### Prompt
Rewrite the stretch of the review from "Bo (sorry to" through "read this book.", substituting "gripping" for "compelling".

Bo (sorry to be familiar but I felt we were good friends by the end of the book) writes so evocatively that it's just like being back there.
If you want a taste of Africa and an absolutely compelling family story read this book.
In the mid-60's, a Mau-Mau like group of local rebels, vaguely communist inspired, the Simbas, attacked isolated farms (all farms were isolated) to chase out of the country all remaining Europeans and we had to take what precautions we could. We had far less weaponry around the house than the family in the book and only my father handled his hunting rifle. We also had a small hand gun, meant mainly to have a go at the snakes (although our fore-man was far better at it with his "coupe-coupe", his machete). When things became untenable, we took a rather dramatic runner, passing through two improvised prison-camps - luckily held by the official Congolese army. Each time the officers let us go when their men's mood turned decidedly nasty, although in the second camp they did not let go other families with teenaged children or adults without children. When we left, their men had started sorting the adults for execution after having brought in a machete'd "collaborator" to show what they had in mind and took pot-shots at us while we were running towards our van. We finally ended up in a refugee-camp in Uganda, where an outbreak of polio was in full flight. The men were called up to man barricades at the border, as the Congolese army was deemed likely to attack the refugee-camp. The women and children had to take refuge in a water-tower. From there, we eventually returned to a very different country - for us children at least - Belgium. We could never ascertain what had happened to the other families in the second prison camp, which probably means they got out in the end as well. Different story from the book, but a lot of things ring nevertheless quite familiar.
The book is well written and adopts the right tone for the subject as seen through a growing child's eyes. To be recommended.

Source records

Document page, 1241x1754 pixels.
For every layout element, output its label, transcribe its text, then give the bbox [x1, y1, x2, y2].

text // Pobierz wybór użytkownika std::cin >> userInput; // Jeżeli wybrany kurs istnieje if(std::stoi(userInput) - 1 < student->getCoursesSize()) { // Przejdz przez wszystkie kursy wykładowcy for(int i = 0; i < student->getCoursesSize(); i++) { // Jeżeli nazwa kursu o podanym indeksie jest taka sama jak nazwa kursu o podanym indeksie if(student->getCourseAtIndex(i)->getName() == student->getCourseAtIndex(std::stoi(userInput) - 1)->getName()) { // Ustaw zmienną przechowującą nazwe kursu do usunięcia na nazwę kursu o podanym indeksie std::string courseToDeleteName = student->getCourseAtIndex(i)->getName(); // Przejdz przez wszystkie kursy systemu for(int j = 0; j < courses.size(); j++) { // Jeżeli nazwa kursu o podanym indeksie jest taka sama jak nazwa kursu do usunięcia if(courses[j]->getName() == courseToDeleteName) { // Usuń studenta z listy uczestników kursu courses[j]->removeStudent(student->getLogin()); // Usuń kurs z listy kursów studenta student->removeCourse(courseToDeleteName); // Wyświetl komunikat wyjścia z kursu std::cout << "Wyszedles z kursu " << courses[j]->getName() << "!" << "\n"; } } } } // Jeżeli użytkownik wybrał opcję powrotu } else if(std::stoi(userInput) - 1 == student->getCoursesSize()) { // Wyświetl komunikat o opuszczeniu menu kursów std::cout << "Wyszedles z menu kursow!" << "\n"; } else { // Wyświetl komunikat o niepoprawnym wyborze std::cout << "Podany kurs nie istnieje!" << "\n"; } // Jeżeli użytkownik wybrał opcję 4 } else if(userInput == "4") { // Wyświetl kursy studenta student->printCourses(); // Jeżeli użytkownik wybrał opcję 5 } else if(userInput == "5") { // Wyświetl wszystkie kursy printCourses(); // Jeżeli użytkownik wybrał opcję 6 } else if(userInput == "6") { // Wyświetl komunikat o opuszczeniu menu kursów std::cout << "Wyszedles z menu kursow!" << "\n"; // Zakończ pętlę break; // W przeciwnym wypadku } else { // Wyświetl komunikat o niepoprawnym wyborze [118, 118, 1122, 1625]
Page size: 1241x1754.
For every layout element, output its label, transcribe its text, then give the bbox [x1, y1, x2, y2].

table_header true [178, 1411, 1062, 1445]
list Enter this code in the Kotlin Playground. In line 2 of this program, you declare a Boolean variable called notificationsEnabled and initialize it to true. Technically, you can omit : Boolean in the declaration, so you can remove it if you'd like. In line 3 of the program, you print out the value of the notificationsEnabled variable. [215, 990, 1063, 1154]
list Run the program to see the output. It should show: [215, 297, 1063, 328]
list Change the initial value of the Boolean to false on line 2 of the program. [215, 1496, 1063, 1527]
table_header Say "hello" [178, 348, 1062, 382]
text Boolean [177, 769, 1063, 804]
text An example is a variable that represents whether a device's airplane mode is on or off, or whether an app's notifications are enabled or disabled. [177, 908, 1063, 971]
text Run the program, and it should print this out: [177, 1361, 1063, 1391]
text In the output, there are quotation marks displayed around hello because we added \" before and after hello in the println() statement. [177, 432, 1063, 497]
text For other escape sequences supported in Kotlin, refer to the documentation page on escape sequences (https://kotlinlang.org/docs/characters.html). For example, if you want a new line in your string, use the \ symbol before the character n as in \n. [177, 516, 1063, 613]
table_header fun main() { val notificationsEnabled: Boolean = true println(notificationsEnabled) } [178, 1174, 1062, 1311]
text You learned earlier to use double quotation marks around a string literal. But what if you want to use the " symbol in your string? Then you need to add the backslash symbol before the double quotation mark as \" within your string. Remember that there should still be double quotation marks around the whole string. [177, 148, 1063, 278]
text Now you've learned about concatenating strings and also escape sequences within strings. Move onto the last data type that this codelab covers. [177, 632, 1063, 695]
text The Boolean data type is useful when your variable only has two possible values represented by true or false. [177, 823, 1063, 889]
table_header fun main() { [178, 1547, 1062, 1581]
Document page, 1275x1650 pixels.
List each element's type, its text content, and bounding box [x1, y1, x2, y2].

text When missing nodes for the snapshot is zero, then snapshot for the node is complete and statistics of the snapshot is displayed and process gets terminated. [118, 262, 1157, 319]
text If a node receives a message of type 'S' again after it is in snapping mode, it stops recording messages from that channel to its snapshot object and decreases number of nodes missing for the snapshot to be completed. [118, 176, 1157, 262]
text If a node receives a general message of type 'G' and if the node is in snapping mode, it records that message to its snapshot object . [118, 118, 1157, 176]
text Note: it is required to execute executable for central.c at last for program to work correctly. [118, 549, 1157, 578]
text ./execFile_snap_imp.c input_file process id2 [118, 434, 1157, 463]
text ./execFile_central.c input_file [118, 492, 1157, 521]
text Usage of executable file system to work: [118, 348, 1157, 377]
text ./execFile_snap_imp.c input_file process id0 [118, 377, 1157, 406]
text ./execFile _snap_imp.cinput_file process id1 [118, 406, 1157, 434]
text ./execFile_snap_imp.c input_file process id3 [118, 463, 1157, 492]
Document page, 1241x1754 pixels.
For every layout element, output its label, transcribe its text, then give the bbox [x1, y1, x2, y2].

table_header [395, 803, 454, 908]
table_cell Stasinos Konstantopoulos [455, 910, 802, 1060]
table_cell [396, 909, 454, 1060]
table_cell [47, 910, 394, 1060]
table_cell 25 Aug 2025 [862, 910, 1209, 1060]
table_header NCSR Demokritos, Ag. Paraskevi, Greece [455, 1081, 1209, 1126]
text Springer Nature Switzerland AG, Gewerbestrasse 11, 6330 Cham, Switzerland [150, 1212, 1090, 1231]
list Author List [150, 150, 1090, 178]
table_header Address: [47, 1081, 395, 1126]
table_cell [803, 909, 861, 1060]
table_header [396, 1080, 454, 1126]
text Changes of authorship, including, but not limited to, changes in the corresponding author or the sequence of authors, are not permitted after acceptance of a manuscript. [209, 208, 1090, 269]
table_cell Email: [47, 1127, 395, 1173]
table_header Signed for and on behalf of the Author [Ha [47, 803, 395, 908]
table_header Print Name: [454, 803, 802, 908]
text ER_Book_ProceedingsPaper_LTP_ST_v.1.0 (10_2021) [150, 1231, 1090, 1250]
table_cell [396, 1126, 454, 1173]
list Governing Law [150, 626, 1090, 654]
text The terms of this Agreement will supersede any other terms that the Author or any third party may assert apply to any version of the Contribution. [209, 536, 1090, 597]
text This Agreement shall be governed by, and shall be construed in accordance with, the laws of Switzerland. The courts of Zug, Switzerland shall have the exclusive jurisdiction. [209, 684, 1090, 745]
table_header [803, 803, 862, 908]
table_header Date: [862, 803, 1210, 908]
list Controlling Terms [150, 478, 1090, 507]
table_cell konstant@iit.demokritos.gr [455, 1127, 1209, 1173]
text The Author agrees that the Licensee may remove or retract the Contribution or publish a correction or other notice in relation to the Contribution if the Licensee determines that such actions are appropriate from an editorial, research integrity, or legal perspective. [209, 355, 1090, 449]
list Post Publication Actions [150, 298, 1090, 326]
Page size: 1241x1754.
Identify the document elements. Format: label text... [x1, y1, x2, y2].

### Exercise answer
Bo (sorry to be familiar but I felt we were good friends by the end of the book) writes so evocatively that it's just like being back there.
If you want a taste of Africa and an absolutely gripping family story read this book.